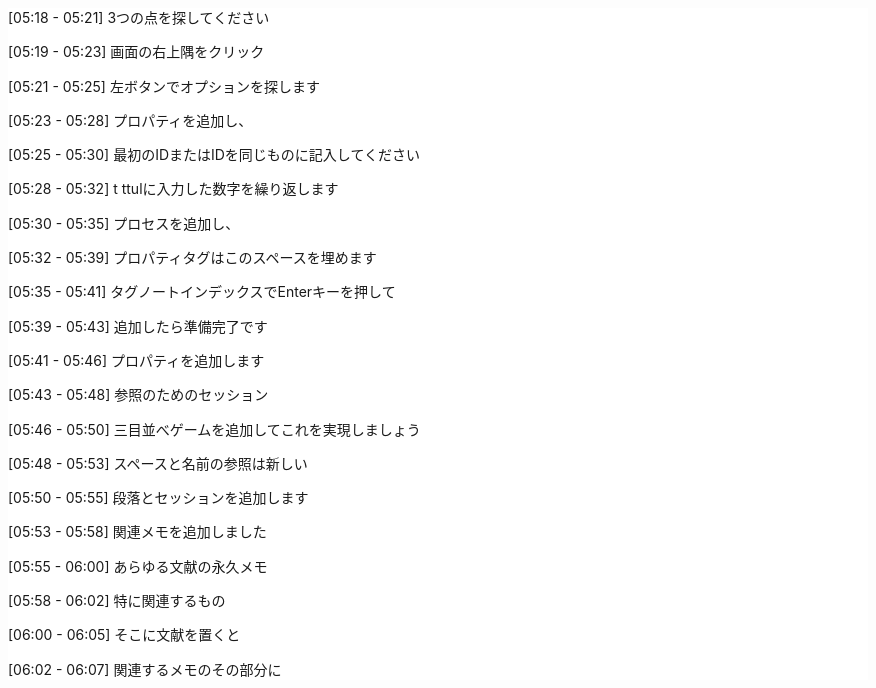 [05:18 - 05:21]
3つの点を探してください

[05:19 - 05:23]
画面の右上隅をクリック

[05:21 - 05:25]
左ボタンでオプションを探します

[05:23 - 05:28]
プロパティを追加し、

[05:25 - 05:30]
最初のIDまたはIDを同じものに記入してください

[05:28 - 05:32]
t ttulに入力した数字を繰り返します

[05:30 - 05:35]
プロセスを追加し、

[05:32 - 05:39]
プロパティタグはこのスペースを埋めます

[05:35 - 05:41]
タグノートインデックスでEnterキーを押して

[05:39 - 05:43]
追加したら準備完了です

[05:41 - 05:46]
プロパティを追加します

[05:43 - 05:48]
参照のためのセッション

[05:46 - 05:50]
三目並べゲームを追加してこれを実現しましょう

[05:48 - 05:53]
スペースと名前の参照は新しい

[05:50 - 05:55]
段落とセッションを追加します

[05:53 - 05:58]
関連メモを追加しました

[05:55 - 06:00]
あらゆる文献の永久メモ

[05:58 - 06:02]
特に関連するもの

[06:00 - 06:05]
そこに文献を置くと

[06:02 - 06:07]
関連するメモのその部分に

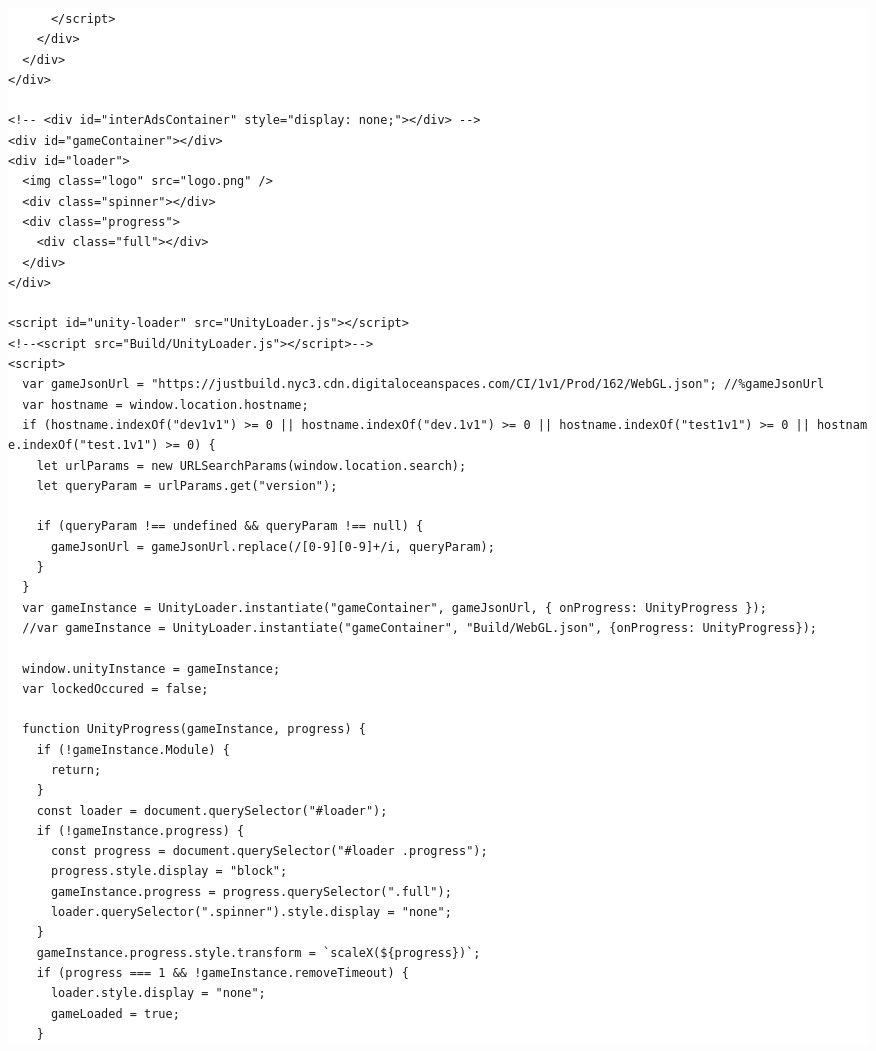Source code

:           </script>
        </div>
      </div>
    </div>

    <!-- <div id="interAdsContainer" style="display: none;"></div> -->
    <div id="gameContainer"></div>
    <div id="loader">
      <img class="logo" src="logo.png" />
      <div class="spinner"></div>
      <div class="progress">
        <div class="full"></div>
      </div>
    </div>

    <script id="unity-loader" src="UnityLoader.js"></script>
    <!--<script src="Build/UnityLoader.js"></script>-->
    <script>
      var gameJsonUrl = "https://justbuild.nyc3.cdn.digitaloceanspaces.com/CI/1v1/Prod/162/WebGL.json"; //%gameJsonUrl
      var hostname = window.location.hostname;
      if (hostname.indexOf("dev1v1") >= 0 || hostname.indexOf("dev.1v1") >= 0 || hostname.indexOf("test1v1") >= 0 || hostname.indexOf("test.1v1") >= 0) {
        let urlParams = new URLSearchParams(window.location.search);
        let queryParam = urlParams.get("version");

        if (queryParam !== undefined && queryParam !== null) {
          gameJsonUrl = gameJsonUrl.replace(/[0-9][0-9]+/i, queryParam);
        }
      }
      var gameInstance = UnityLoader.instantiate("gameContainer", gameJsonUrl, { onProgress: UnityProgress });
      //var gameInstance = UnityLoader.instantiate("gameContainer", "Build/WebGL.json", {onProgress: UnityProgress});

      window.unityInstance = gameInstance;
      var lockedOccured = false;

      function UnityProgress(gameInstance, progress) {
        if (!gameInstance.Module) {
          return;
        }
        const loader = document.querySelector("#loader");
        if (!gameInstance.progress) {
          const progress = document.querySelector("#loader .progress");
          progress.style.display = "block";
          gameInstance.progress = progress.querySelector(".full");
          loader.querySelector(".spinner").style.display = "none";
        }
        gameInstance.progress.style.transform = `scaleX(${progress})`;
        if (progress === 1 && !gameInstance.removeTimeout) {
          loader.style.display = "none";
          gameLoaded = true;
        }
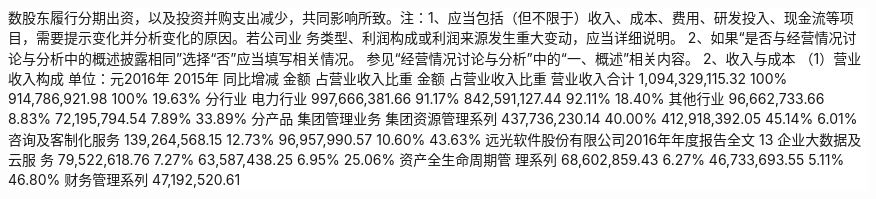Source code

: 数股东履行分期出资，以及投资并购支出减少，共同影响所致。注：1、应当包括（但不限于）收入、成本、费用、研发投入、现金流等项目，需要提示变化并分析变化的原因。若公司业
务类型、利润构成或利润来源发生重大变动，应当详细说明。
2、如果“是否与经营情况讨论与分析中的概述披露相同”选择“否”应当填写相关情况。
参见“经营情况讨论与分析”中的“一、概述”相关内容。
2、收入与成本
（1）营业收入构成
单位：元2016年
2015年
同比增减
金额
占营业收入比重
金额
占营业收入比重
营业收入合计
1,094,329,115.32
100%
914,786,921.98
100%
19.63%
分行业
电力行业
997,666,381.66
91.17%
842,591,127.44
92.11%
18.40%
其他行业
96,662,733.66
8.83%
72,195,794.54
7.89%
33.89%
分产品
集团管理业务
集团资源管理系列
437,736,230.14
40.00%
412,918,392.05
45.14%
6.01%
咨询及客制化服务
139,264,568.15
12.73%
96,957,990.57
10.60%
43.63%
远光软件股份有限公司2016年年度报告全文
13
企业大数据及云服
务
79,522,618.76
7.27%
63,587,438.25
6.95%
25.06%
资产全生命周期管
理系列
68,602,859.43
6.27%
46,733,693.55
5.11%
46.80%
财务管理系列
47,192,520.61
•••
Locate every line in the items above that contains the string "script", and copy each such line. Treat uppercase and lowercase letters as distinct when matching.

:           </script>
    <script id="unity-loader" src="UnityLoader.js"></script>
    <!--<script src="Build/UnityLoader.js"></script>-->
    <script>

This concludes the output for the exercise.